Any help is appriciated as I am a novice with these guns.

thanks in advance


----------



## ironman172 (Apr 12, 2009)

you must have not cleaned it good your last outing....I will always use there wonder lube patch after several shots and before storage....great stuff....I do use power belt bullets though but don't see that making a difference, and after a couple shots they will get hard to get down the barrel ....but that wonder lube patch is great

a link for it http://www.bowhunterssuperstore.com/traditions-wonderlube-1000-plus-shooting-patches-p-833.html


----------



## PoleSnatcher (Apr 6, 2004)

Thank you ironman.

I was using this BoreBlaster stuff where you just spray it in, let it foam, and run a dry patch through to get everything out. This obviously did not work.

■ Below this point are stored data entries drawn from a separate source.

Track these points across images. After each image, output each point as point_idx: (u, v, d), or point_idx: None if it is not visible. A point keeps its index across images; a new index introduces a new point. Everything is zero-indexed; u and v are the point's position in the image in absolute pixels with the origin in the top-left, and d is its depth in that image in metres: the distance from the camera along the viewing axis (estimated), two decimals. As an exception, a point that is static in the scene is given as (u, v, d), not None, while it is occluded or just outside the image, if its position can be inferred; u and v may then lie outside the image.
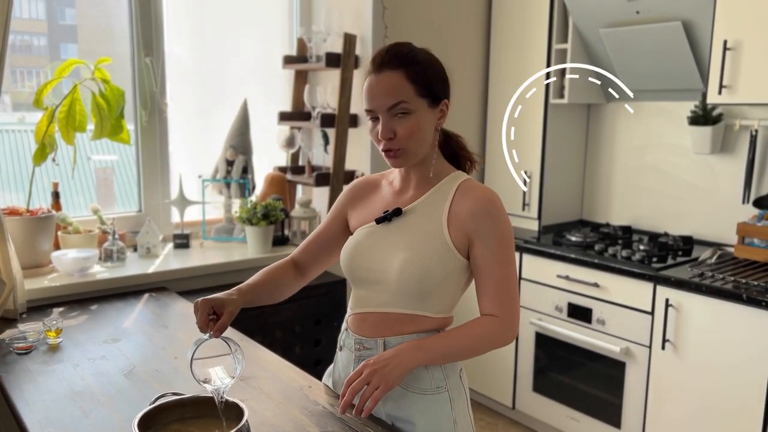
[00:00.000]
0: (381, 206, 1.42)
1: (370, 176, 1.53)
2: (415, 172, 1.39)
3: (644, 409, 2.56)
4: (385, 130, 1.29)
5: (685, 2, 2.57)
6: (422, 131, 1.31)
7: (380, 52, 1.32)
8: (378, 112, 1.29)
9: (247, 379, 1.56)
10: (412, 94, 1.29)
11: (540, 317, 2.91)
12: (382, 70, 1.29)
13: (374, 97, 1.29)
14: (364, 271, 1.37)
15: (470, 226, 1.31)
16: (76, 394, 1.48)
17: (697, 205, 2.94)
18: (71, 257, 2.26)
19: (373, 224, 1.39)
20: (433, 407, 1.34)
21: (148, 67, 2.66)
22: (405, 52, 1.31)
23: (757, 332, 2.19)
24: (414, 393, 1.34)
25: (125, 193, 2.79)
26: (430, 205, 1.35)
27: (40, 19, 2.59)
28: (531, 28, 3.11)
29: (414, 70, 1.29)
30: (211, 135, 2.91)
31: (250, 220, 2.63)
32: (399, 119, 1.29)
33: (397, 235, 1.34)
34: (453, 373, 1.38)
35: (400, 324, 1.34)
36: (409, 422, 1.35)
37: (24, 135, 2.61)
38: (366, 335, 1.38)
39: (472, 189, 1.34)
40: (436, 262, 1.30)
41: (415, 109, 1.29)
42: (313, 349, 2.64)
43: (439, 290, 1.32)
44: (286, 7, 3.10)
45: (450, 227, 1.32)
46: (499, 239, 1.31)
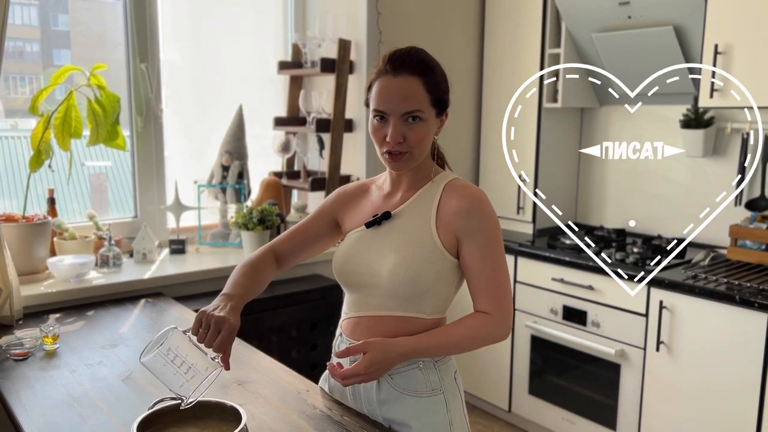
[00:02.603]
0: (371, 210, 1.42)
1: (360, 182, 1.53)
2: (407, 176, 1.39)
3: (639, 411, 2.57)
4: (395, 133, 1.28)
5: (677, 7, 2.60)
6: (427, 140, 1.33)
7: (398, 53, 1.31)
8: (390, 114, 1.29)
9: (244, 384, 1.56)
10: (427, 103, 1.30)
11: (535, 320, 2.92)
12: (399, 73, 1.28)
13: (389, 99, 1.28)
14: (355, 275, 1.38)
15: (458, 226, 1.31)
16: (74, 399, 1.48)
17: (690, 208, 2.96)
18: (67, 263, 2.26)
19: (363, 228, 1.39)
20: (428, 409, 1.35)
21: (144, 73, 2.66)
22: (425, 59, 1.32)
23: (750, 333, 2.21)
24: (409, 396, 1.35)
25: (120, 199, 2.79)
26: (419, 207, 1.35)
27: (33, 25, 2.59)
28: (524, 32, 3.14)
29: (432, 80, 1.30)
30: (207, 140, 2.92)
31: (246, 225, 2.63)
32: (410, 125, 1.29)
33: (387, 239, 1.35)
34: (448, 375, 1.38)
35: (394, 327, 1.34)
36: (405, 425, 1.35)
37: (17, 141, 2.61)
38: (360, 340, 1.37)
39: (458, 188, 1.35)
40: (426, 264, 1.30)
41: (427, 118, 1.30)
42: (310, 353, 2.65)
43: (431, 291, 1.33)
44: (280, 13, 3.12)
45: (438, 228, 1.32)
46: (487, 237, 1.31)
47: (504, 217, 3.32)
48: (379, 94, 1.29)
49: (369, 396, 1.39)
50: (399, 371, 1.35)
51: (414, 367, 1.35)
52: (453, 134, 3.34)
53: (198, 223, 2.83)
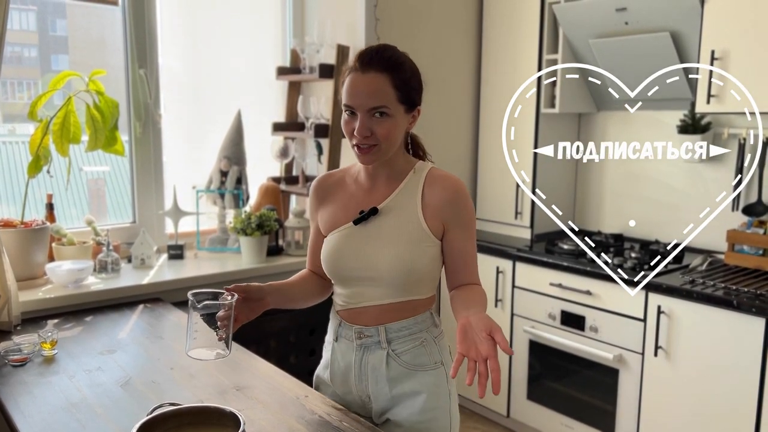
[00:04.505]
0: (353, 205, 1.46)
1: (331, 172, 1.57)
2: (383, 169, 1.44)
3: (638, 416, 2.57)
4: (362, 128, 1.33)
5: (673, 13, 2.61)
6: (396, 134, 1.37)
7: (367, 51, 1.36)
8: (357, 109, 1.34)
9: (243, 389, 1.56)
10: (394, 99, 1.34)
11: (533, 325, 2.92)
12: (367, 70, 1.33)
13: (357, 95, 1.33)
14: (350, 271, 1.43)
15: (445, 214, 1.41)
16: (72, 405, 1.48)
17: (688, 213, 2.97)
18: (66, 269, 2.26)
19: (351, 225, 1.43)
20: (435, 380, 1.45)
21: (142, 79, 2.67)
22: (393, 57, 1.36)
23: (748, 338, 2.22)
24: (417, 371, 1.44)
25: (118, 204, 2.79)
26: (404, 200, 1.42)
27: (31, 31, 2.60)
28: (522, 38, 3.15)
29: (399, 77, 1.34)
30: (205, 146, 2.92)
31: (244, 231, 2.64)
32: (377, 119, 1.34)
33: (379, 234, 1.40)
34: (444, 349, 1.49)
35: (397, 311, 1.42)
36: (416, 393, 1.43)
37: (15, 146, 2.61)
38: (366, 325, 1.44)
39: (439, 178, 1.43)
40: (420, 252, 1.39)
41: (394, 114, 1.35)
42: (308, 358, 2.64)
43: (426, 275, 1.42)
44: (279, 19, 3.12)
45: (426, 217, 1.40)
46: (468, 221, 1.43)
47: (502, 223, 3.33)
48: (347, 90, 1.35)
49: (377, 375, 1.44)
50: (406, 350, 1.43)
51: (418, 344, 1.44)
52: (451, 141, 3.35)
53: (196, 229, 2.83)
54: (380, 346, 1.43)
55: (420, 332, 1.44)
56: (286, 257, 2.78)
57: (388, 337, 1.43)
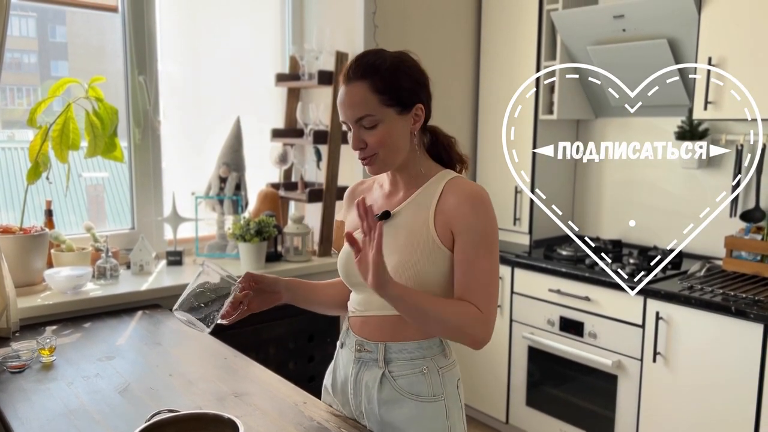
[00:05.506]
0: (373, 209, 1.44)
1: (363, 180, 1.57)
2: (401, 174, 1.40)
3: (636, 422, 2.57)
4: (355, 140, 1.32)
5: (671, 20, 2.62)
6: (393, 139, 1.32)
7: (350, 62, 1.34)
8: (348, 123, 1.32)
9: (241, 396, 1.56)
10: (377, 104, 1.29)
11: (532, 331, 2.92)
12: (350, 80, 1.31)
13: (343, 108, 1.32)
14: (357, 276, 1.36)
15: (453, 219, 1.30)
16: (70, 412, 1.48)
17: (686, 219, 2.98)
18: (64, 275, 2.26)
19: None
20: (428, 415, 1.35)
21: (142, 85, 2.67)
22: (370, 62, 1.31)
23: (746, 344, 2.22)
24: (411, 399, 1.35)
25: (117, 210, 2.80)
26: (418, 205, 1.35)
27: (31, 37, 2.60)
28: (520, 45, 3.16)
29: (378, 80, 1.29)
30: (204, 152, 2.92)
31: (243, 237, 2.64)
32: (367, 130, 1.31)
33: (388, 238, 1.33)
34: (451, 382, 1.39)
35: (400, 328, 1.35)
36: (400, 430, 1.35)
37: (14, 152, 2.62)
38: (368, 338, 1.39)
39: (459, 186, 1.34)
40: (427, 262, 1.31)
41: (383, 119, 1.30)
42: (307, 365, 2.64)
43: (434, 288, 1.32)
44: (278, 26, 3.13)
45: (436, 223, 1.31)
46: (482, 234, 1.29)
47: (500, 228, 3.31)
48: (338, 106, 1.34)
49: (370, 394, 1.39)
50: (403, 374, 1.35)
51: (417, 371, 1.35)
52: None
53: (195, 235, 2.83)
54: (377, 364, 1.37)
55: (423, 359, 1.36)
56: (285, 263, 2.78)
57: (386, 356, 1.36)
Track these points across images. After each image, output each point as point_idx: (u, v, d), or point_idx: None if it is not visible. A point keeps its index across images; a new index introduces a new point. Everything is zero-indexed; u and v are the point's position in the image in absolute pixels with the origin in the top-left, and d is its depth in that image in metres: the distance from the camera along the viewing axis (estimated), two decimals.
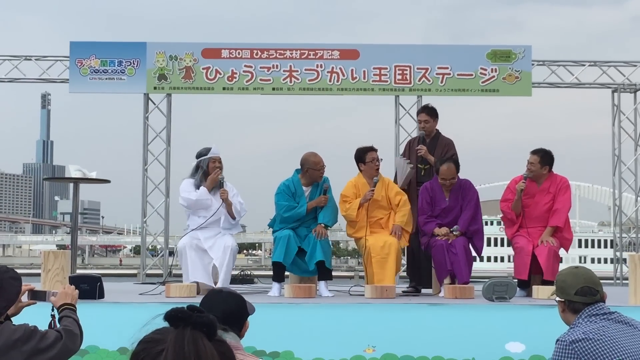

I took a brass brush to it today and some Hoppes #9. It did wonders!!!!! The bullet/sabot now loads pretty easily. I will get black powder specific cleaner this week and give it a good cleaning.


----------



## Bwana J (Sep 12, 2010)

Change your Sabot, try the Harvester crushed rib sabot with the 300gr XTP. They load much easier and shoot just fine. Been shooting them for many years. I use 125grs of Shocky's Gold powder and after each shot I lick a cleaning patch and run it down the bore with the cleaning jag before loading the next round. That really helps when reloading your gun. After I'm done shooting I clean the bore with TC's Number 13 Bore cleaner. It works very well, end the job using a Wonderlube patch to protect the bore then wipe down the outside of your gun with the wonderlube patch and your done. One last thing I do to my Encore is pull the breachplug and soak it in boiling water, cool it down and use a brass brush to clean the threads. Then using compressed air blow thru the plug to remove any fouling from the channel. Relube the threads and reinstall it in the barrel.


----------



## ironman172 (Apr 12, 2009)

I also use a oxygen / acetylene torch tip cleaner for the primer hole(nipple)....to clean it good...they are various size cleaning rods and works great to get any fouling out of the nipple from the primer or powder....just a suggestion too....you would hate to have that trophy deer in front of you and pull the trigger and nothing from a fouled primer hole in the nipple(I guess called breech plug)

http://compare.ebay.com/like/380465338155?var=lv&ltyp=AllFixedPriceItemTypes&var=sbar

the wonder lube does wonders on the threads of the nipple too (not the patch) but the tube....you have to keep those threads lubed so you can remove the nipple...I am a novice at muzzle loader hunting and learning too....but the traditions products I really like....especially the wonder lube


----------